In the past two months, the Supreme Court handed down a significant patent-law decision establishing the standard of appellate review for claim-construction decisions, and resolved a circuit split by holding that a jury, not the court, should decide whether modifications to a trademark change the commercial impression of the mark. We also address appellate decisions about the evolving doctrine of patent exhaustion, and about copyright damages in the lawsuit between Korean War Memorial sculptor Frank Gaylord and the U.S. Postal Service.

Patent: Claim Construction

Claim construction—the definition of terms in a patent claim—can be the most important event in a patent case, because the scope of the invention guides infringement, invalidity and damages issues. Such an important substantive issue necessarily raises important procedural questions: Who decides claim construction, and how is that decision reviewed on appeal?

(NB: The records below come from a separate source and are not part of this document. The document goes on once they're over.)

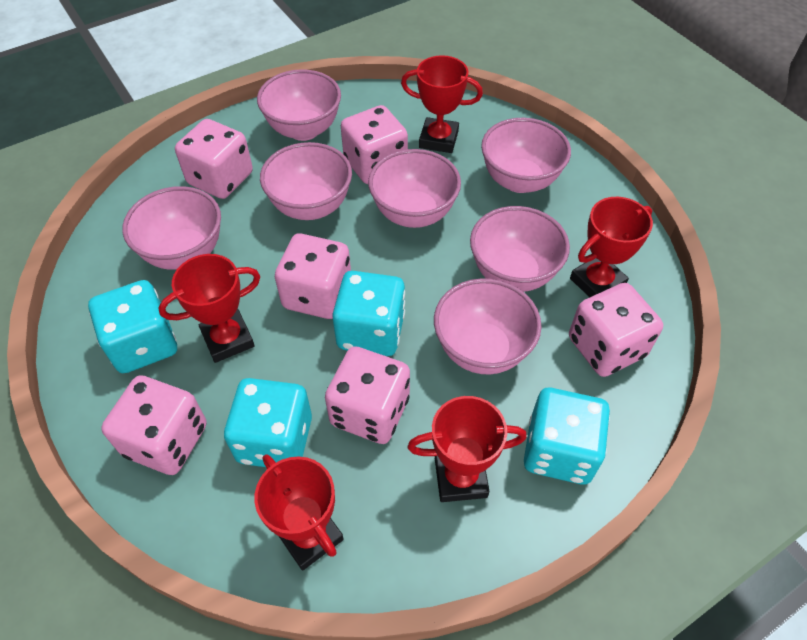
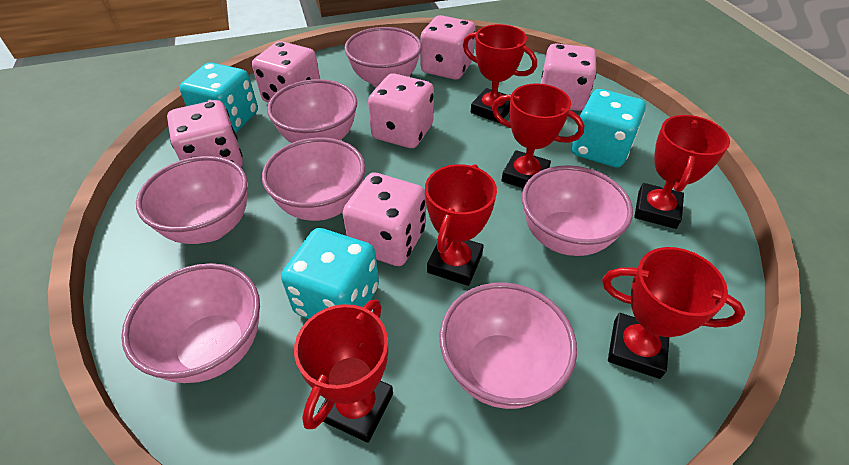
red trophy: [158,254,261,363] [254,454,344,571] [401,55,483,153] [407,396,527,502] [570,197,653,297] = 5 -> [294,299,393,443] [425,164,497,286] [463,24,537,123] [492,83,585,188] [602,247,745,379] [634,115,730,229] = 6
turquoise dice: [88,280,177,373] [224,378,312,467] [332,271,405,356] [524,388,610,484] = 4 -> [179,62,258,133] [281,228,379,319] [572,89,646,168] = 3

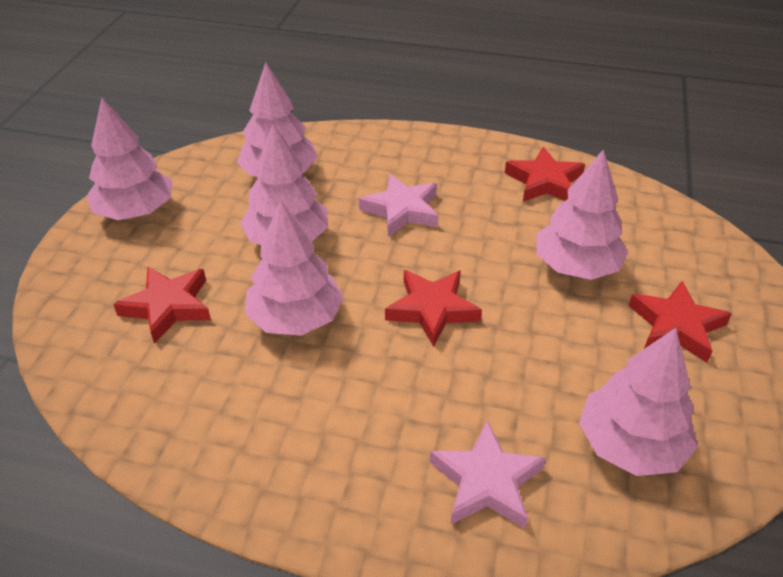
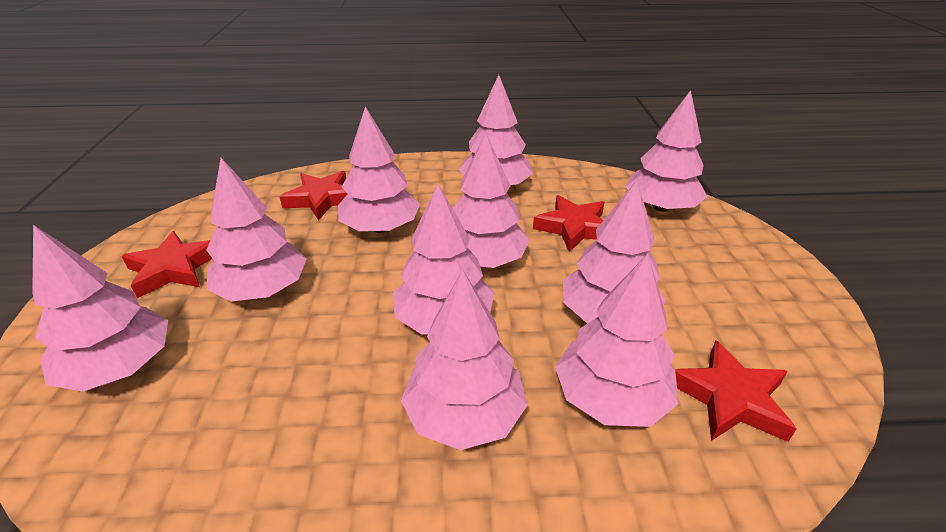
pink star: [359,174,439,237] [430,421,546,529] = 2 -> none = 0
pink tree: [86,98,172,220] [237,62,318,177] [240,124,328,245] [245,200,343,336] [536,149,628,280] [579,328,698,476] = 6 -> [32,225,168,392] [206,158,307,301] [338,107,420,233] [392,184,495,335] [401,270,528,450] [453,133,530,268] [459,75,533,185] [555,254,679,427] [563,180,666,324] [626,90,708,212] = 10

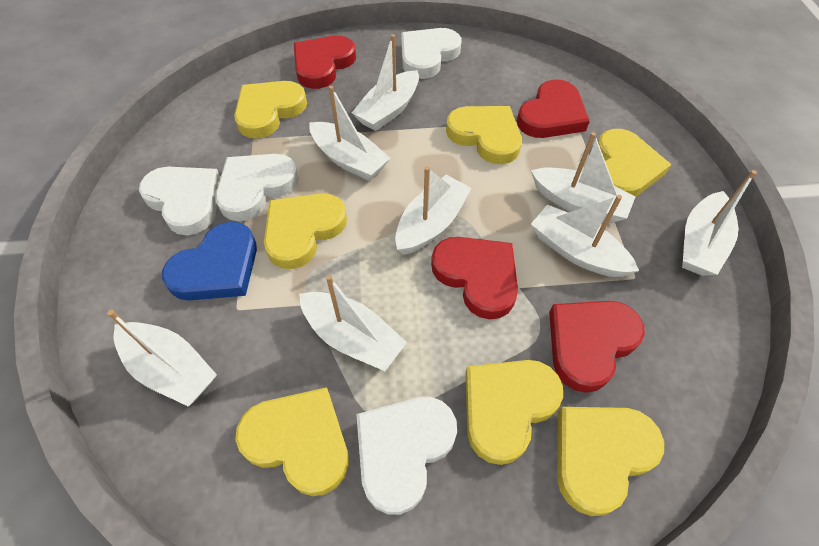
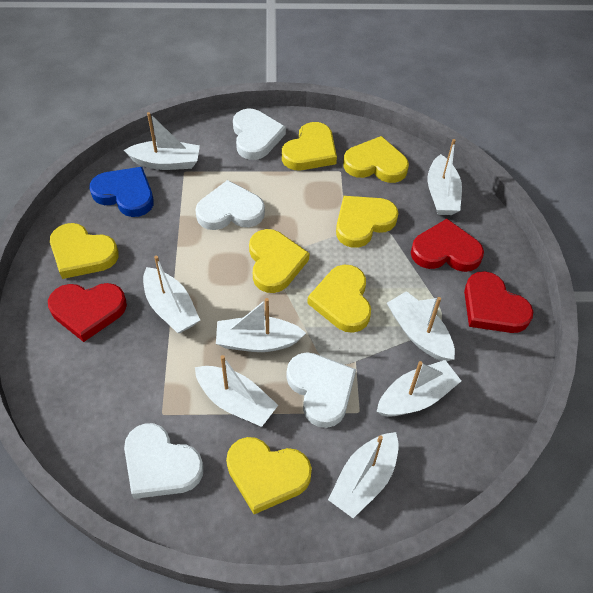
red heart: [294,35,356,89] [431,237,518,319] [517,79,590,138] [549,301,645,393] = 4 -> [48,283,127,342] [411,219,484,272] [464,271,533,333] = 3

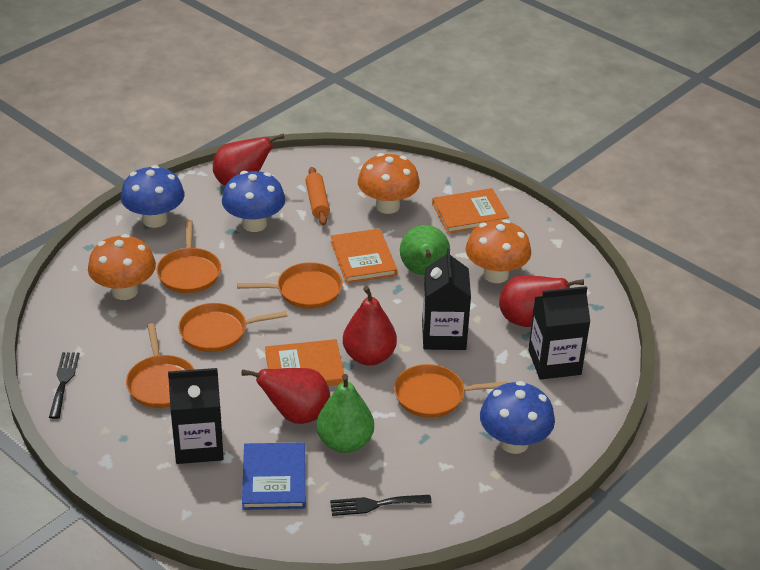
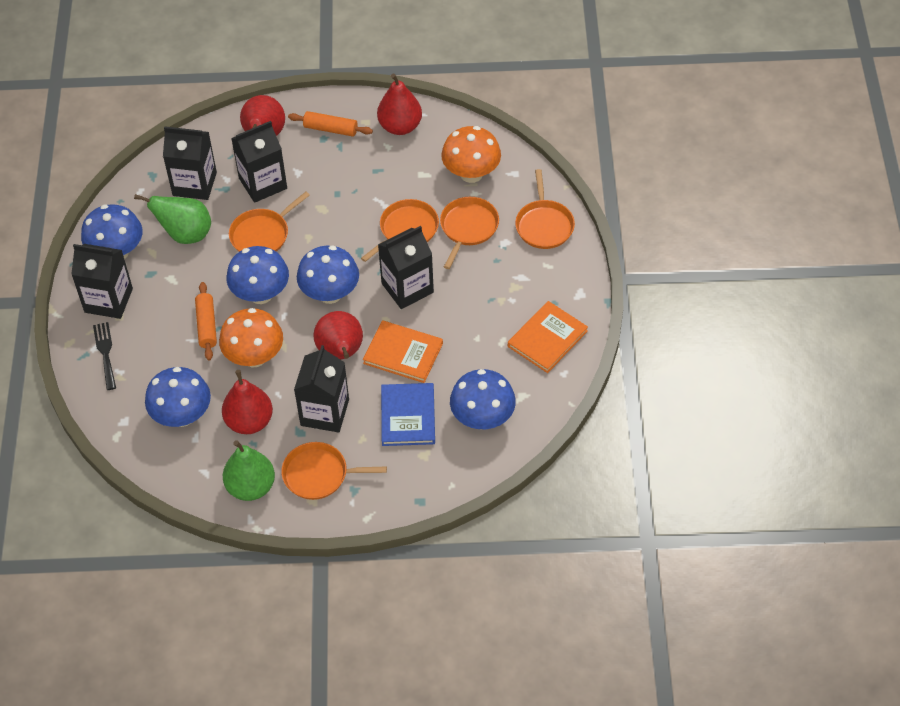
black carton: [168,368,224,464] [422,248,471,350] [528,286,591,380] = 3 -> [71,244,133,319] [163,126,217,200] [231,121,287,203] [294,345,349,433] [378,226,434,309] = 5
black fork: [49,352,80,419] [330,495,432,516] = 2 -> [93,322,116,390] = 1
blue mushroom: [121,165,184,228] [222,171,285,232] [480,381,555,454] = 3 -> [81,204,142,259] [145,367,211,427] [226,246,289,304] [297,246,359,304] [450,369,516,429] = 5
orange book: [265,339,344,386] [331,228,397,283] [432,188,509,234] = 3 -> [363,320,443,383] [508,301,588,373] = 2
orange mushroom: [88,234,156,300] [358,153,420,214] [466,219,531,283] = 3 -> [219,308,283,367] [441,126,501,183] = 2
orange rolling pin: [306,167,330,225] = 1 -> [195,282,217,361] [288,111,373,137] = 2

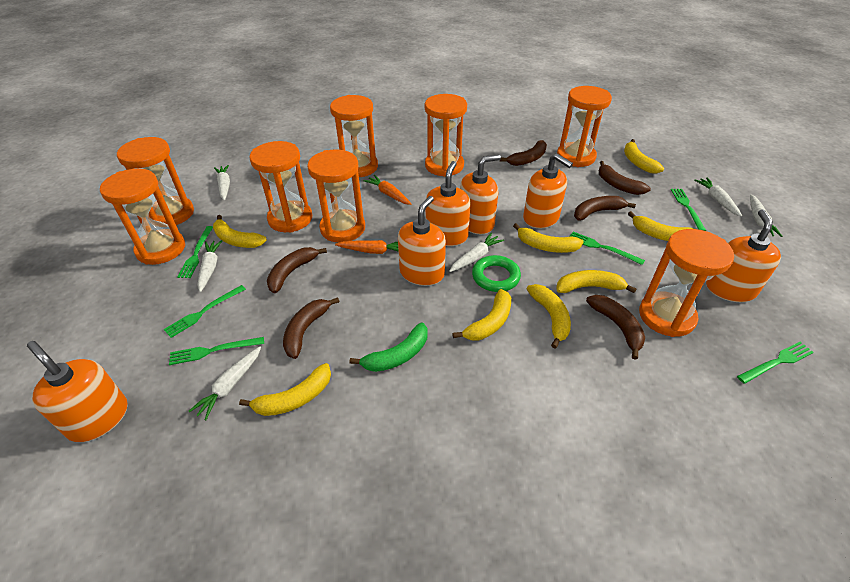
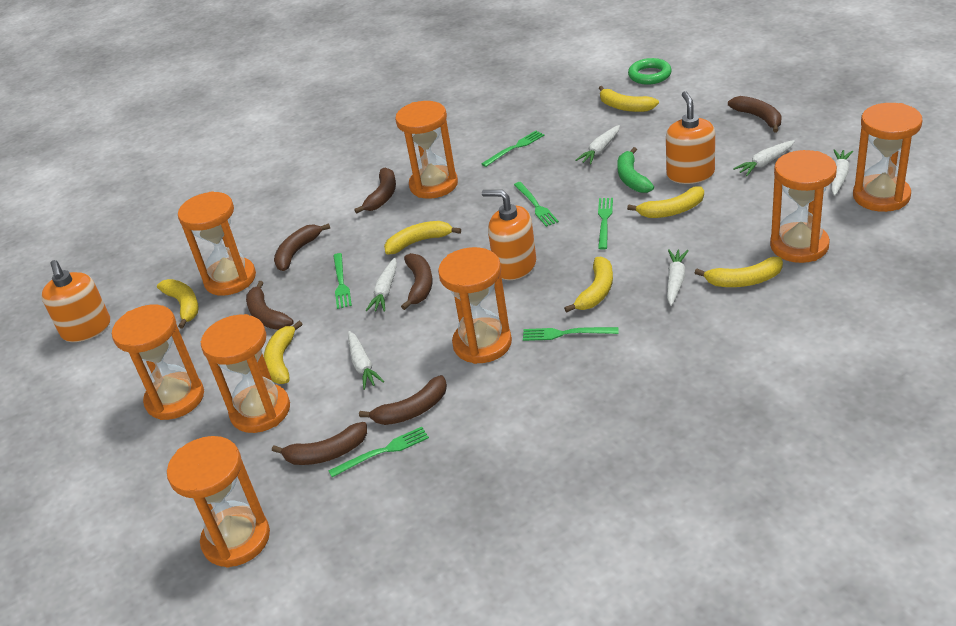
brown banana: [267,247,327,293] [283,297,339,359] [500,140,547,166] [574,196,636,220] [586,295,645,360] [599,161,651,195] = 6 -> [246,281,294,330] [272,422,367,465] [274,223,330,271] [354,167,396,214] [359,375,447,425] [401,253,432,310] [728,96,782,133] = 7
orange carrot: [335,240,399,254] [364,175,411,205] = 2 -> none = 0
orange soap dispenser: [27,341,127,442] [398,196,446,286] [425,161,471,246] [460,154,501,234] [523,154,573,229] [706,209,781,302] = 6 -> [41,260,110,342] [482,190,536,280] [666,91,715,184] = 3
yellow banana: [213,215,267,248] [239,363,331,416] [452,289,511,340] [513,223,584,253] [527,284,571,348] [557,270,636,293] [624,139,664,173] [628,211,694,241] = 8 -> [157,279,199,328] [264,321,303,384] [384,221,461,255] [564,257,613,313] [599,86,659,112] [627,186,704,218] [695,257,783,287] = 7

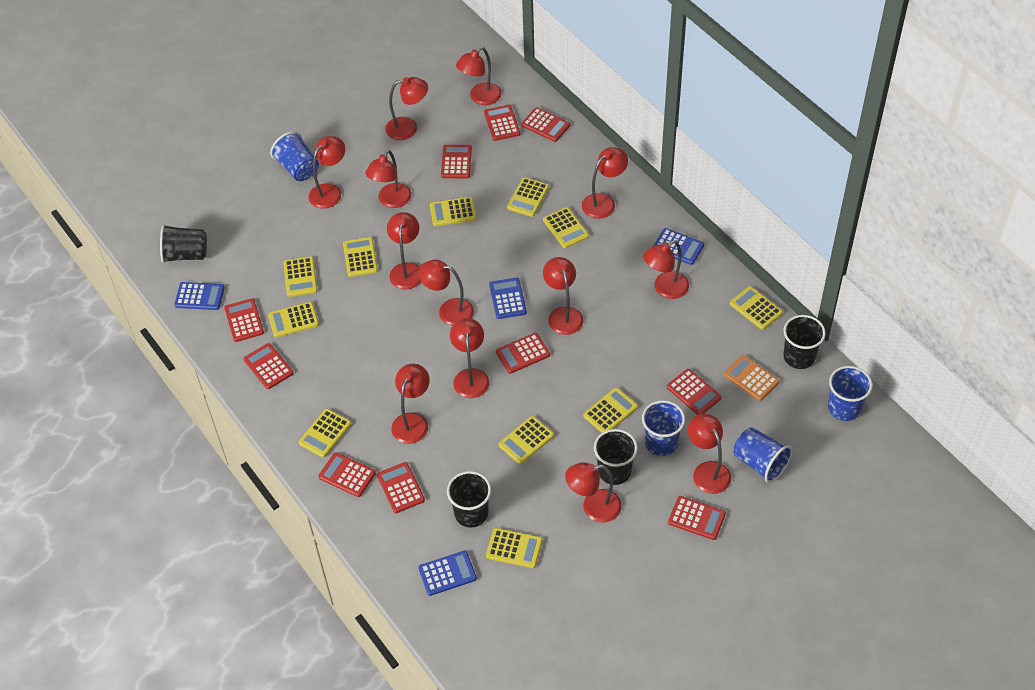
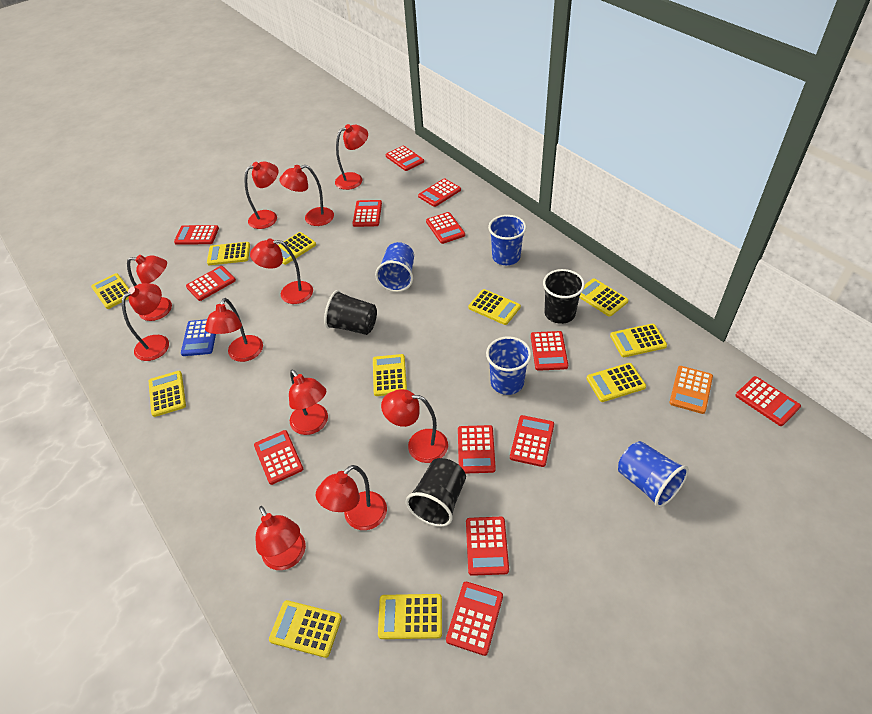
black cup: [160,224,207,263] [447,471,491,528] [594,429,638,485] [783,315,826,369] = 4 -> [324,290,377,335] [406,458,466,527] [543,269,585,324] = 3
blue calculator: [174,282,225,310] [418,551,477,596] [489,278,527,319] [653,228,704,265] = 4 -> [181,319,216,356] = 1
red calculator: [224,298,264,342] [244,343,293,389] [318,452,376,497] [377,462,425,513] [441,145,472,178] [484,105,520,141] [496,333,550,374] [521,108,570,142] [667,369,721,415] [668,496,726,540] = 10 -> [174,225,219,245] [186,266,236,301] [254,430,303,485] [353,200,382,227] [386,146,424,171] [418,178,461,207] [426,212,465,244] [446,582,503,656] [458,425,496,473] [466,517,509,576] [510,415,554,467] [531,331,568,371] [735,376,801,426] = 13
red lamp: [308,136,345,209] [365,150,411,208] [385,77,428,140] [387,212,421,290] [391,364,430,444] [418,260,474,326] [450,318,489,398] [456,47,502,105] [543,257,583,335] [565,462,622,523] [582,147,628,219] [643,240,689,299] [688,413,731,494] = 13 -> [122,283,169,361] [127,255,172,321] [205,298,263,362] [244,161,278,229] [250,239,313,304] [256,506,306,570] [279,165,334,226] [289,370,328,435] [316,465,387,530] [335,124,368,190] [381,389,448,463] = 11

The Supreme Court's landmark Markman decision held that claim construction is the province of the court, not a jury. Markman v. Westview Instruments, 517 U.S. 370, 388 (1996). And in Teva Pharmaceuticals v. Sandoz, decided Jan. 20, 2015, the Supreme Court answered the appellate-review question, reversing 20 years of Federal Circuit precedent and holding that while claim construction itself is reviewed de novo, a district court's subsidiary fact-findings based on extrinsic evidence (anything other than the patent's claims, specification, and prosecution history) are reviewed for clear error under Fed. R. Civ. P. 52(a)(6).

The U.S. Court of Appeals for the Federal Circuit had established de novo review for claim construction in Cybor Corp. v. FAS Techs., 138 F.3d 1448, 1454-55 (Fed. Cir. 1998) (en banc). That standard, coupled with the lack of interlocutory review, meant that many patent cases went through trial only to have bedrock claim construction issues reversed and the case sent back to the trial court to start over. The reversal rate was estimated to be as high as 30-50 percent. Repeated calls to reassess the de novo review standard—from parties, commentators, and members of the court itself—led to the Federal Circuit's en banc decision in Lighting Ballast Control v. Philips Elecs. N. Am. Corp., 744 F.3d 1272, 1276-95 (Fed. Cir. 2014) to reassess Cybor. To the surprise of many, the Federal Circuit reaffirmed de novo review, on stare decisis grounds and because de novo review by a nationwide court would promote uniformity in claim construction.